**TEXTE PRÉSENTÉ:**
Pourquoi suis-je devenue écrivain biographe ?
Passionnée par les contacts humains, la lecture et l’écriture, l’idée d’embrasser cette carrière ne m’est pas venue naturellement. Ni mes études linguistiques, ni mon parcours professionnel ne me prédestinaient à ce métier passionnant. Mais une vie professionnelle foisonnante et variée, une grande ouverture d’esprit et une adaptabilité à des mondes différents m’y ont tout doucement menée.
Alors comment en suis-je arrivée là ?
À l’âge de dix-neuf ans, j’ai répondu à l’appel d’aller prendre le large, ce qui semble être une évidence pour tout breton qui se respecte. J’ai choisi de partir vivre, étudier et travailler à l’étranger : en Allemagne puis en Angleterre. À mon retour en France, je me suis installée dans la région des Châteaux de La Loire où j’ai vécu vingt-cinq ans. En 2018, j’ai décidé de revenir dans ma Bretagne natale ; un retour aux sources auquel j’étais très attachée.
Mes passions se retrouvent dans ma profession de guide-interprète : L’Histoire et les Arts, et j’affectionne particulièrement les beaux livres. Quelle délectation ressentais-je quand, au cours de mes visites guidées dans les monuments majestueux des Châteaux de la Loire, je m’autorisais à faire de discrètes distorsions à la grande Histoire et y glisser de petites anecdotes locales. Les touristes en étaient friands. En vérité, depuis mon enfance, je suis fascinée par les souvenirs et les mémoires que chacun se plait à évoquer lors des grandes réunions familiales. Plus tard, les histoires que je découvrais dans les livres me faisaient rêver. Belles ou tristes, les tranches de vies me passionnaient déjà. Aujourd’hui, mes lectures se nourrissent de romans historiques, de sagas familiales, de romans du terroir, de biographies.
Un incident de parcours de vie en 2010 m’a contrainte à une reconversion professionnelle et j’ai choisi d’exercer le métier d’aide-soignante à domicile. Pendant plus de dix ans, j’ai pris soin de personnes en perte d’autonomie due au fait de la vieillesse ou du handicap. J’aimais particulièrement le relationnel avec les patients dans leur environnement, à leur image ; celui qui nous raconte leur quotidien, leur vie. Ces conditions de proximité créaient des liens. J’ai connu d’émouvants moments de confidences ; des secrets que mes patients me révélaient et dont ils n’avaient parfois jamais osé parler à leur famille. De ces instants suspendus dans leur mémoire, entre partage et soulagement, j’en ai retiré une véritable prise de conscience de l'importance de ces souvenirs qui m’étaient dévoilés. Combien le fait de les évoquer, de les raconter librement pouvait émouvoir, voire alléger ces personnes d’un poids vieux de plusieurs années. De mon côté, je considérais que les écouter était un autre soin très précieux que je leur apportais. Et je me posais toujours cette question qui me taraudait : comment maintenir ces confidences en vie ? Et ne pas les laisser partir dans l’oubli… La silhouette de l’écrivain biographe se profilait à l’horizon.

**Entrées du jeu de données:**
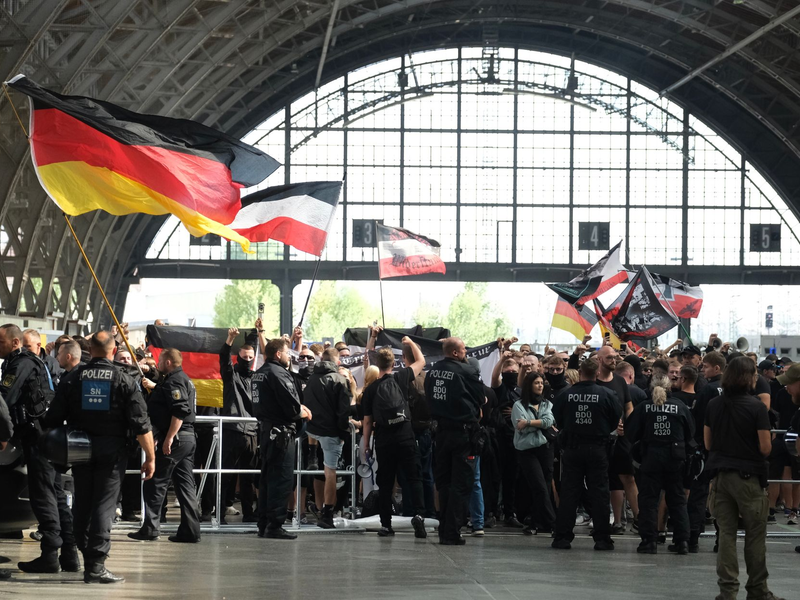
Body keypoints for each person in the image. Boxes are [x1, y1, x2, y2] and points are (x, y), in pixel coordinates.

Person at [43, 330, 155, 584]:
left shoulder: (73, 378)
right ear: (113, 350)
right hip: (112, 451)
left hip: (79, 448)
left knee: (82, 501)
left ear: (89, 350)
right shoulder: (124, 380)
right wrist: (150, 457)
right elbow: (141, 423)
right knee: (105, 505)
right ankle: (95, 565)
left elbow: (52, 419)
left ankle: (86, 551)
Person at [0, 324, 78, 573]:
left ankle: (49, 555)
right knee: (55, 496)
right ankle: (69, 555)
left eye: (0, 342)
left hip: (37, 440)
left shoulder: (20, 363)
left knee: (43, 496)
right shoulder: (32, 362)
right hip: (47, 438)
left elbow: (5, 397)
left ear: (14, 343)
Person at [705, 356, 783, 600]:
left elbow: (708, 443)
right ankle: (758, 590)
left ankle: (727, 591)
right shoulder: (756, 407)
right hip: (748, 478)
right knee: (755, 535)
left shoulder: (714, 405)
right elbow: (765, 447)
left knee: (726, 534)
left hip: (720, 476)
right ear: (749, 377)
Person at [129, 348, 200, 543]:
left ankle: (150, 528)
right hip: (187, 439)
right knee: (185, 485)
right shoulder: (181, 379)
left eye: (160, 361)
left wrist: (169, 438)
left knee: (155, 481)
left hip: (176, 439)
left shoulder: (175, 381)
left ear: (168, 362)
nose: (157, 364)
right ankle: (190, 531)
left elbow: (180, 411)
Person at [552, 359, 622, 551]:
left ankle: (562, 537)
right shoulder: (607, 394)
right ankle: (602, 539)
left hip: (573, 448)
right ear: (597, 373)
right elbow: (615, 419)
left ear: (580, 372)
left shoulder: (565, 394)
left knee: (569, 493)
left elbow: (557, 417)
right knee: (599, 493)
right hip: (598, 448)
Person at [362, 340, 427, 538]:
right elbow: (421, 361)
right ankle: (419, 516)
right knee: (414, 478)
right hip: (405, 436)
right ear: (394, 363)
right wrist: (411, 342)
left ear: (377, 364)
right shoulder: (401, 377)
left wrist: (367, 445)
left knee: (385, 483)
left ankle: (386, 525)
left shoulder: (370, 390)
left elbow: (367, 422)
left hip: (384, 440)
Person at [425, 337, 484, 545]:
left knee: (444, 483)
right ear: (456, 353)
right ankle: (452, 532)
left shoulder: (432, 372)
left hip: (440, 434)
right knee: (462, 484)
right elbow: (481, 399)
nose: (466, 353)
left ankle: (444, 529)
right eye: (464, 350)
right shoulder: (465, 372)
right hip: (462, 434)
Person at [627, 374, 694, 555]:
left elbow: (631, 433)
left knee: (649, 501)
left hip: (650, 459)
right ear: (669, 387)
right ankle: (682, 542)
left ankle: (649, 541)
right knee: (678, 500)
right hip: (676, 459)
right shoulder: (680, 407)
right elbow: (690, 434)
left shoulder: (643, 408)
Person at [252, 337, 312, 540]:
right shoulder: (279, 374)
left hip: (266, 430)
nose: (289, 356)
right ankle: (275, 525)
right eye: (287, 352)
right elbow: (291, 404)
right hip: (281, 433)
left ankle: (264, 524)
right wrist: (301, 411)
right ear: (278, 354)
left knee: (267, 479)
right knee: (282, 480)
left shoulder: (259, 373)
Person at [305, 347, 354, 529]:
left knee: (322, 472)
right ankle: (327, 514)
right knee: (330, 473)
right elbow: (343, 411)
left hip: (312, 429)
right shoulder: (339, 380)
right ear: (337, 361)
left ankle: (311, 453)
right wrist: (343, 433)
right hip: (331, 432)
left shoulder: (312, 378)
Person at [218, 326, 259, 523]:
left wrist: (259, 333)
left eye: (251, 357)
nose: (248, 360)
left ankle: (249, 514)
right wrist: (229, 340)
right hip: (232, 429)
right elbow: (224, 360)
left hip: (251, 431)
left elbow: (261, 353)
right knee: (226, 474)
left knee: (248, 477)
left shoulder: (257, 378)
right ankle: (220, 512)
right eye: (245, 357)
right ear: (238, 357)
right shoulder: (231, 375)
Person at [595, 345, 637, 534]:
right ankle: (616, 522)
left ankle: (639, 519)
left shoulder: (620, 382)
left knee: (627, 477)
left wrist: (626, 425)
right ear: (599, 360)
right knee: (607, 480)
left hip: (621, 439)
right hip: (600, 439)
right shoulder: (593, 383)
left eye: (615, 357)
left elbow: (628, 407)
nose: (614, 360)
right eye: (610, 357)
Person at [512, 372, 556, 535]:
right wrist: (539, 424)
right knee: (539, 486)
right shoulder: (518, 405)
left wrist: (529, 422)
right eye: (536, 383)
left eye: (541, 383)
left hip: (545, 449)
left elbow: (549, 422)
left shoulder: (546, 404)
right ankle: (552, 523)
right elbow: (520, 428)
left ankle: (537, 522)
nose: (540, 386)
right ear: (529, 385)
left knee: (544, 487)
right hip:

**CONSIGNE:**
Poursuivez le récit du parcours vers le métier d'écrivain biographe à la suite de sa dernière phrase.

**RÉPONSE:**
Le goût des rencontres Ma vie m’a offert cette chance de voyager en France et dans le monde. J’ai eu le bonheur de découvrir différentes cultures, histoires, coutumes. Sociable, ouverte d’esprit et curieuse, j’ai ainsi vécu de riches et intéressantes rencontres parfois même improbables et pour moi, encore aujourd’hui, inoubliables. Des inconnus qui, le temps d’une promenade dans un parc, d’un café en terrasse, d’un voyage en train, d’un séjour en hôpital, m’ont accompagnée quelques heures et se sont racontés. Des moments de leur vie, parfois agréables, parfois difficiles, que j’écoutais avec attention et intérêt. Sensible à ces récits, j’étais heureuse de ces rencontres, de ces partages. Là encore je prenais conscience que toute vie est riche à raconter. En même temps je ressentais la déception que tout ce qui se dit à l’oral se perd. Au gré de mes prises de conscience, j’étais animée par une irrésistible envie d’écrire les témoignages que je recevais, de les poser en mots sur le papier afin de laisser une trace de ces récits.
Une première expérience de récriture de mémoires pour un oncle a déclenché ma décision de me reconvertir à nouveau. C’est ainsi que je me suis formée au métier d’écrivain biographe afin d’accomplir une nouvelle mission : prendre soin des gens, de leurs mémoires en prenant soin de leur récit : écrire le livre de leur vie.